## RECORDS FOR THIS EXERCISE
· · · ·
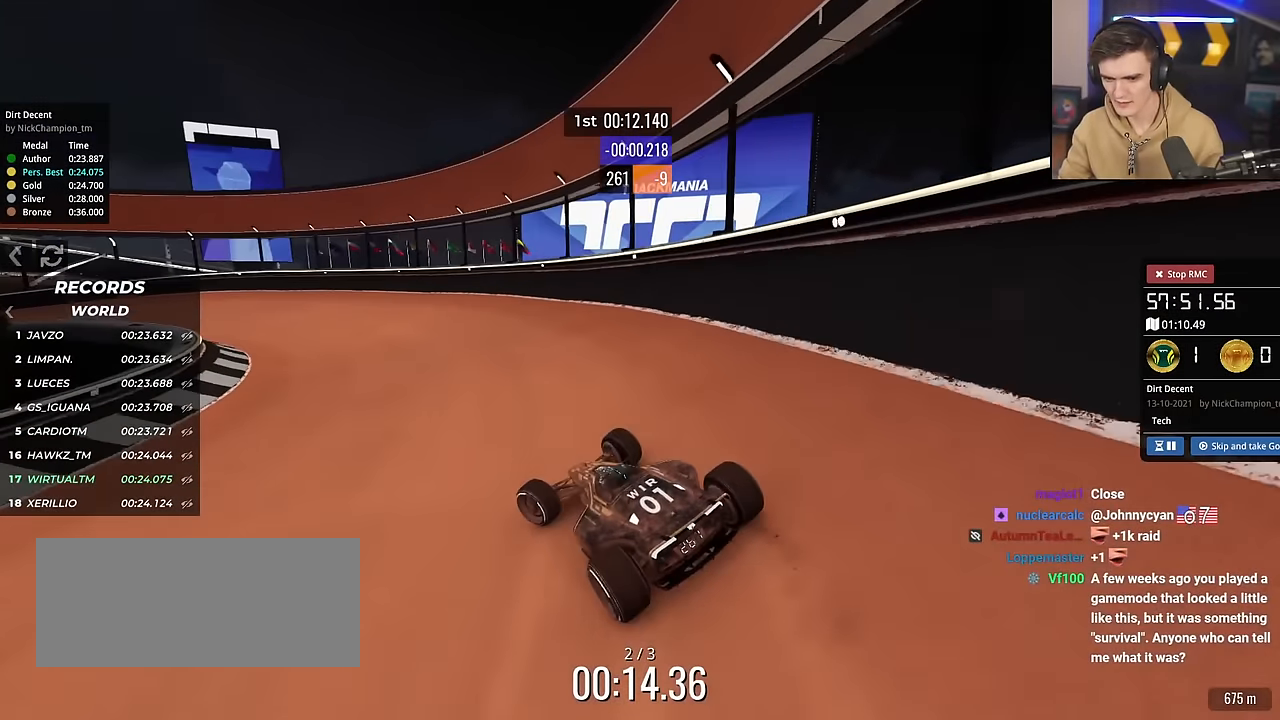
{"keys": ["left", "up"], "events": [[17, "left", "up"], [67, "left", "down"], [150, "left", "up"], [250, "left", "down"]]}
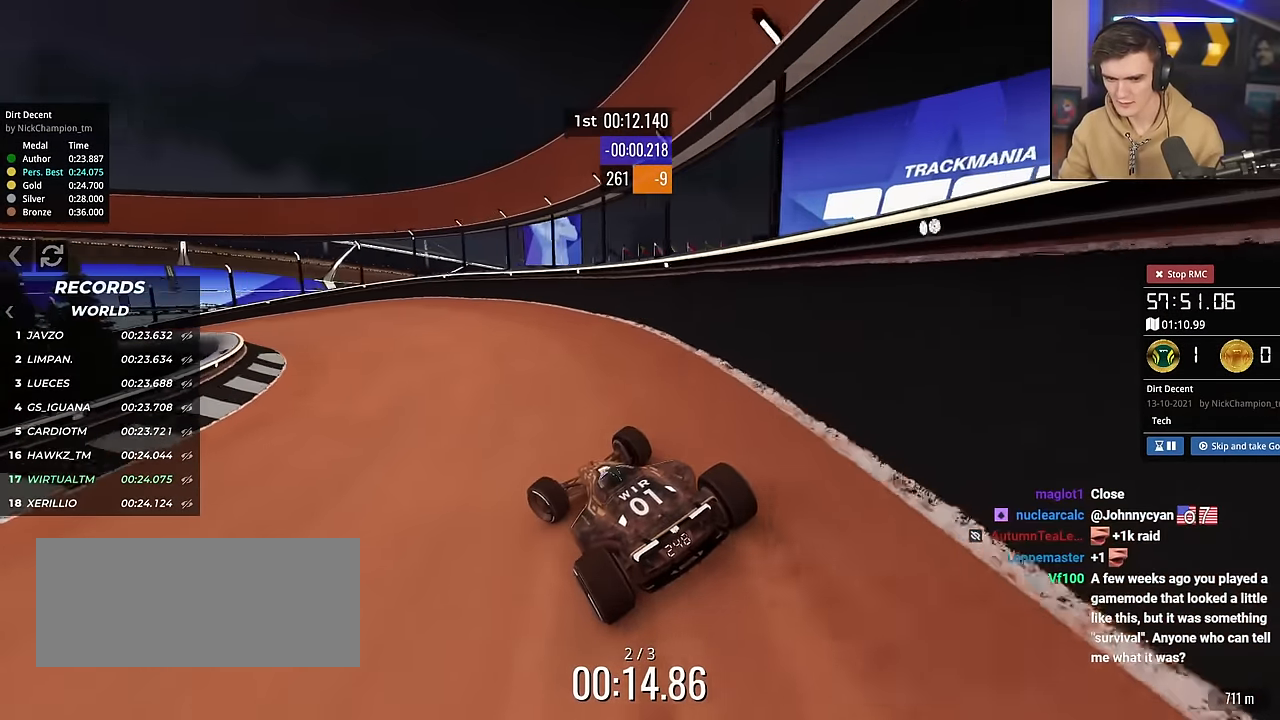
{"keys": ["left", "up"], "events": [[267, "left", "up"], [317, "left", "down"]]}
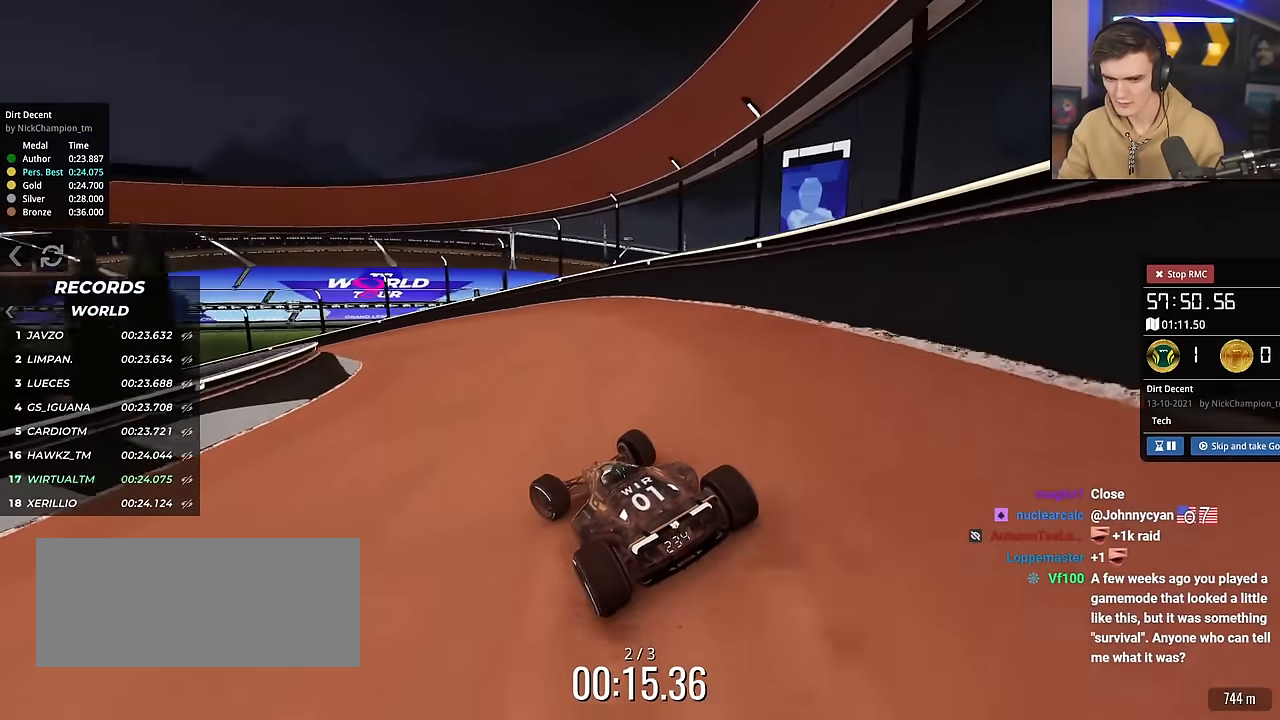
{"keys": ["left", "up"], "events": []}
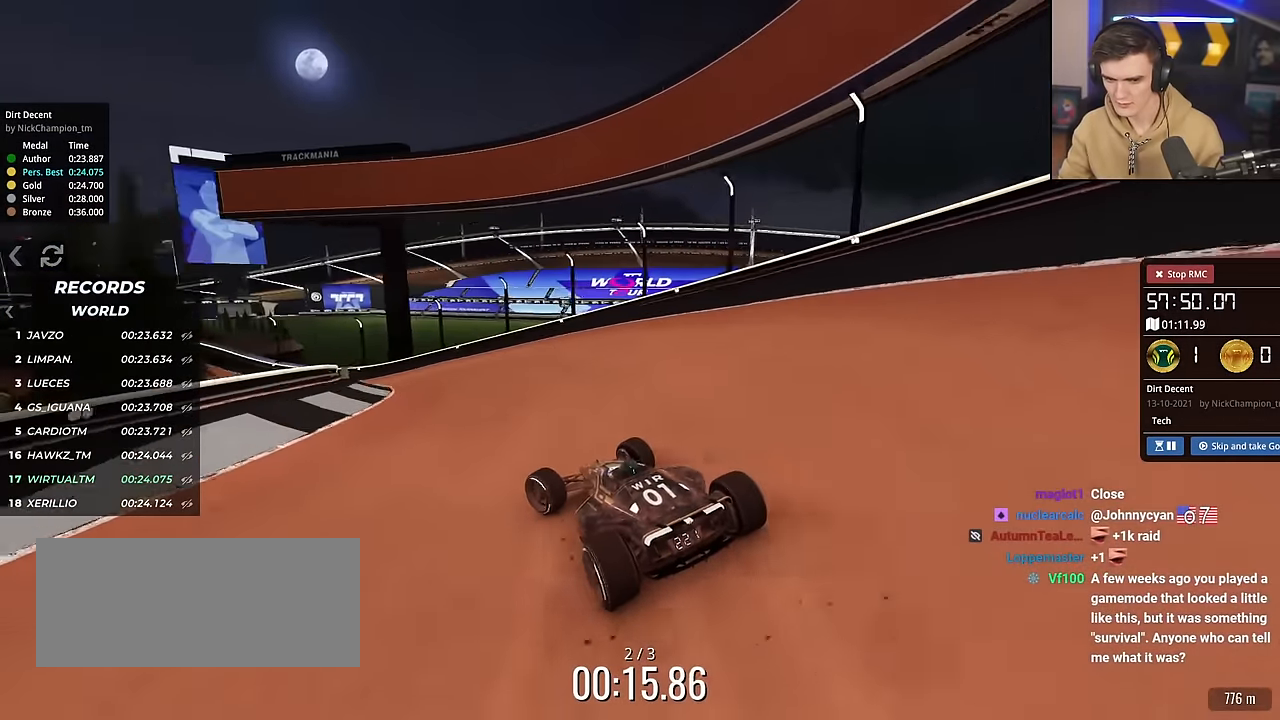
{"keys": ["left", "up"], "events": [[150, "left", "up"], [384, "left", "down"]]}
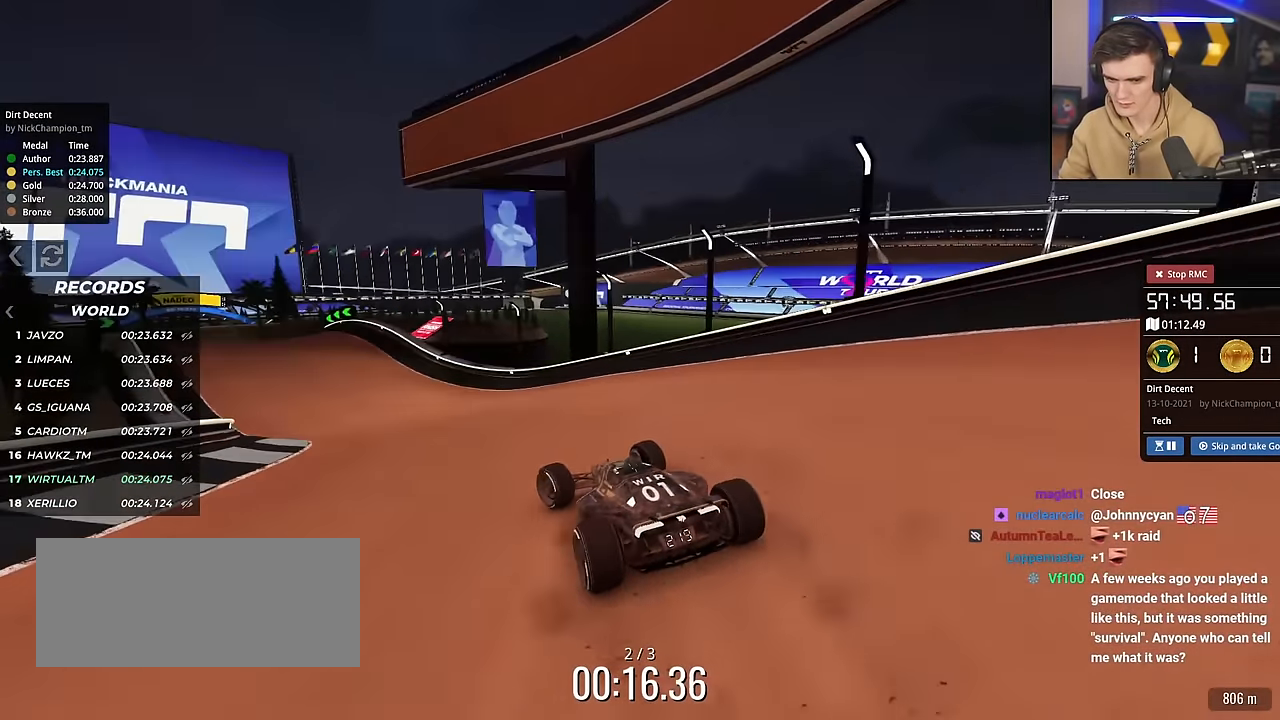
{"keys": ["left", "up"], "events": [[167, "left", "up"], [317, "left", "down"], [400, "left", "up"], [500, "left", "down"]]}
· · · ·
For every line in the listing above that contains "down", copy that line.

{"keys": ["left", "up"], "events": [[17, "left", "up"], [67, "left", "down"], [150, "left", "up"], [250, "left", "down"]]}
{"keys": ["left", "up"], "events": [[267, "left", "up"], [317, "left", "down"]]}
{"keys": ["left", "up"], "events": [[150, "left", "up"], [384, "left", "down"]]}
{"keys": ["left", "up"], "events": [[167, "left", "up"], [317, "left", "down"], [400, "left", "up"], [500, "left", "down"]]}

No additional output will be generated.